The Floyd-Jones family was from Huntingdon, Long Island and Massapequa. They named their new camp, "Massapequa". Their son, Roy A. Floyd-Jones, was born in New York City June 19, 1891.
Before the First World War, the camp was sold to Mary McDougal McMartin and her husband John. Their daughter Rita McMartin married Venance LaMay and they had two children, Barbara and Peter LaMay. After Venance LeMay died, Rita McMartin LeMay married Roy A. Floyd-Jones. Roy A. Floyd-Jones died in 1964. He was survived by his widow, Rita, and Barbara and Peter LeMay, his stepchildren.
Rita McMartin Floyd-Jones' two children inherited Camp Massapequa. Barbara LeMay married John Walter Howley in 1955. Peter LeMay married Rogene Vosburgh in 1954.
Manuel Quezon, the president of the Philippines, came to Saranac Lake in June 1943 and again in June 1944. He had been invited by President Franklin Roosevelt to establish a government in exile in Washington, DC, but Quezon had tuberculosis and was looking for a better summer climate.
The McMartin camp was secured for the visiting head of state, as were the services of Dr. John N. Hayes, a specialist at the Trudeau Sanatorium. Quezon and his staff stayed at the lodge on the lake and he claimed to be much improved after his first Adirondack summer. However, when he came back in June of 1944, he was much worse, and he died on August 1st. After a high mass celebrated by Dr. Hayes' brother, the Most Reverend Ralph L. Hayes of Pittsburgh, who just happened to be visiting, the body was taken by special train to Washington, D.C.
The caretaker was John Ryan, and a chambermaid was Nellie Abare.
Original text by Bobbie Leamer
Adirondack Daily Enterprise, July 16, 1955
Miss Barbara LeMay, daughter of Mrs.

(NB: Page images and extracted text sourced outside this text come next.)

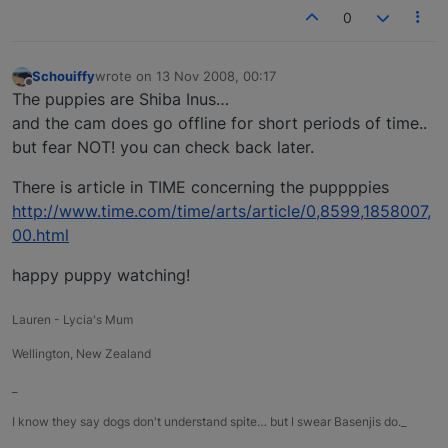
0
Schouiffy
wrote on
13 Nov 2008, 00:17
last edited by
Offline
The puppies are Shiba Inus…
and the cam does go offline for short periods of time..
but fear NOT! you can check back later.
There is article in TIME concerning the puppppies
http://www.time.com/time/arts/article/0,8599,1858007,
00.html
happy puppy watching!
Lauren - Lycia's Mum
Wellington, New Zealand
_
I know they say dogs don't understand spite… but I swear Basenjis do._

Roy A. Floyd-Jones, of Lower Saranac Lake, and Venance LeMay, of Leavenworth, Kansas, was married today in St. Bernard's Church to John Walter Howley, son of Mrs. John Walter Howley and the late Mr. Howley, of Weymouth, Mass.
The ceremony was performed by the Rev. Vernon L. Doe. The bride was given in marriage by her stepfather, Roy A. Floyd-Jones. A reception was held at the Floyd-Jones "Camp Massapequa."
The bride is an alumna of the Cours Fenelon, Paris, France, Foxcroft School and Bryn Mawr College. She is at present with the U.S. Information Agency in Washington, D.C. Mr. Howley, an alumnus of Norwich University and Boston University, received his doctorate from the University of Iowa. He is a professor of English at Georgetown University. During World War II he served in Europe with the Third Army.